As a matter of fact, Italian law has robust protections available in the area of unfair competition. Indeed, an act of competition can be defined, in certain circumstances, as being “unfair” and punished according to the provisions covered by article 2598 of the Italian Civil Code (“ICC”).

Article 2598 ICC sets forth three different scenarios that can be sanctioned as unfair competition. However, this article will only focus on one specific category of commercial behaviour, i.e., the slavish imitation of a competitor’s product, governed in subsection (1) of Article 2598 ICC.

To correctly understand how and when slavish imitation occurs, it is important to remember that the guiding light, which lawmakers intended to avoid in creating these protections, is the existence of a risk of confusion for consumers. More specifically, the relevant legal provisions seek to avoid confusion of the average consumer, whose attention is generally drawn to the overall appearance of a product. When the shape of a product is imitated by a competitor in such a manner that leaves the average consumer in a situation where they are unable to perceive the different origins of the original product and the imitation, such imitation might be considered as “slavish” and, if so, can be challenged as an act of unfair competition.

However, establishing a case of slavish imitation is not as straightforward as it might appear at first glance because, according to established jurisprudence, slavish imitation exists only when two requirements are fulfilled: the imitated product must have 1) a sufficient degree of originality (novelty), and 2) distinctive character. These two requirements are cumulative.

In this respect, a recent decision of the Italian Supreme Court (order n. 4340 of February 10, 2022) applied these principles, holding that the mere fact that a competitor reproduced the shape of a product that was – or could have been – protected by a utility model (or by a design), is not per se sufficient to fulfil the requirements of slavish imitation. Indeed, the Court stressed that to establish slavish imitation, it is in fact necessary to demonstrate that the average consumer’s perception is such that they experience confusion as to the origin of similar products, and that this may happen only when the shape allegedly copied is new and distinctive.

To better understand the Court’s reference to the utility model above mentioned, it is useful to briefly recall that, in Italy, it is possible to protect a new technical form of an industrial product. More specifically, the innovative improvement of the technical performance of an existing product can be protected by a utility model patent. The requirements for validity of a utility model are the same as those for patents: i.e. novelty, originality, industrial application. An inventive step is also required, though the qualitative level differs from that required for patents, in the sense that it is sufficient that the innovation impacts on even marginal aspects of the product. As to the duration, utility models are valid for ten years from the filing date.

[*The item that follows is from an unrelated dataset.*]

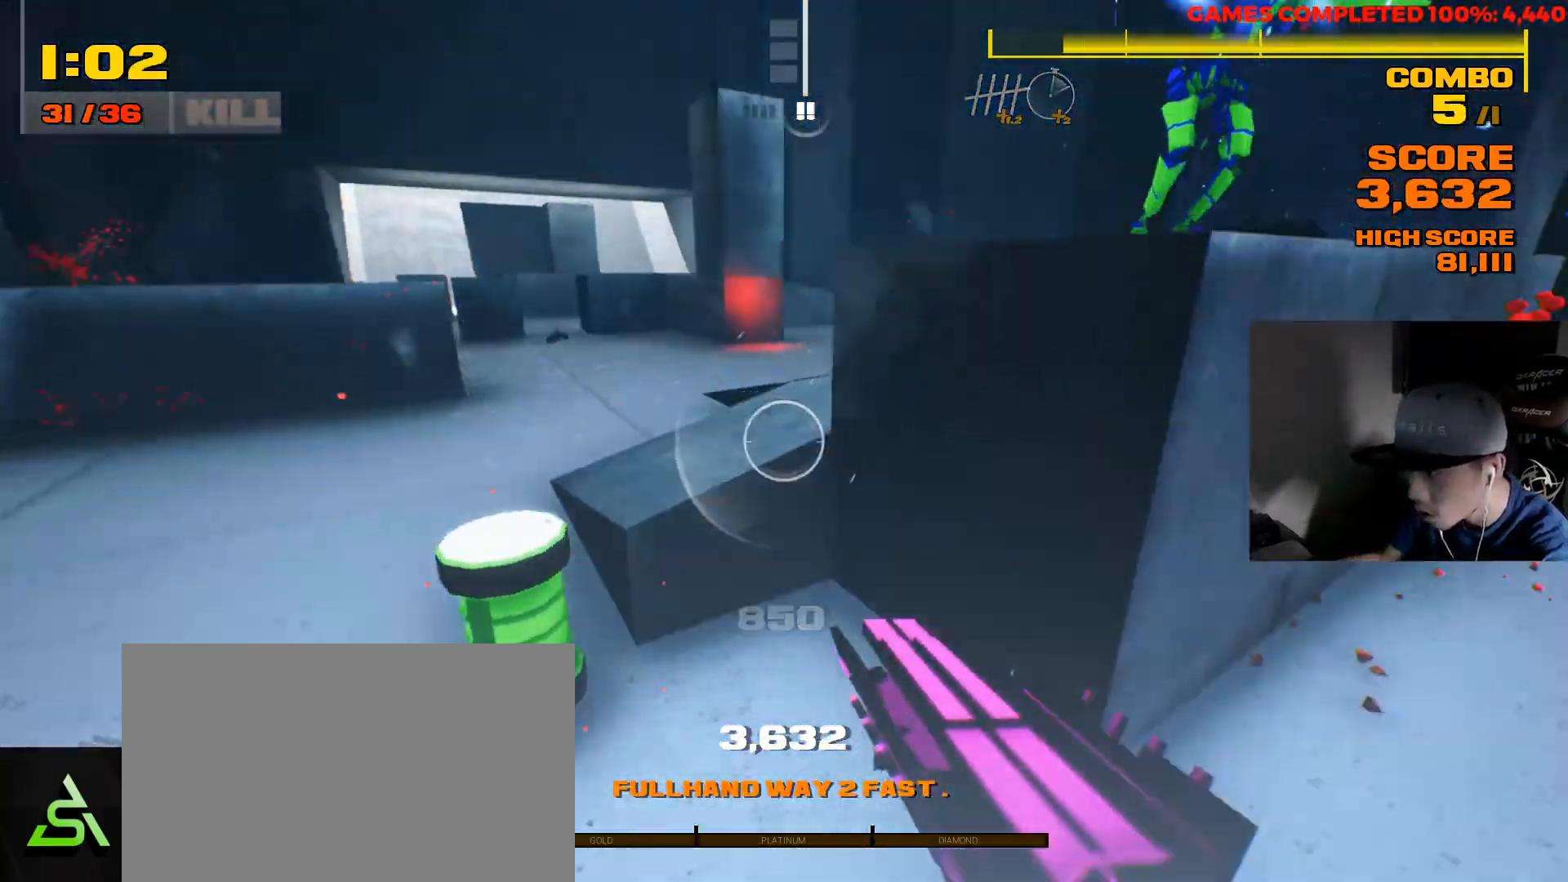
{"keys": ["a", "w"], "mouse": ["left"], "events": [[383, "mouse_left", "down"]]}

In the case at issue, the company Somm S.r.l. had produced – since 1960 – a special metallic shelter used to protect parked cars from the sun and from hail. Said shelter was characterized by having the shape of seagull wings, which the company indicated was protected by a utility model. Somm S.r.l. claimed that this shape had been slavishly imitated by the company CML S.r.l..

This case escalated to the Supreme Court, following a long procedural history. At first instance, the judges noted that the utility model had been abandoned by the claimant and that, in any case, the utility model invoked did not cover the “seagull wings shape” at issue, but the shape of another shelter, albeit very similar. The First Instance Court however concluded that the shape was nonetheless aesthetically new and distinctive, and found CML S.r.l. liable for unfair competition.

In the second instance proceedings, the Court of Appeal reversed this decision, observing that the evidence submitted was not sufficient to prove that the relevant consumers perceived the seagull wings shape as a product originating from the company Somm S.r.l., nor that it had been the first shelter with such a shape to be commercialized on the market. Accordingly, the Court of Appeal held that the shape invoked was not new or distinctive, and that Somm S.r.l. had not proven a risk of confusion for customers.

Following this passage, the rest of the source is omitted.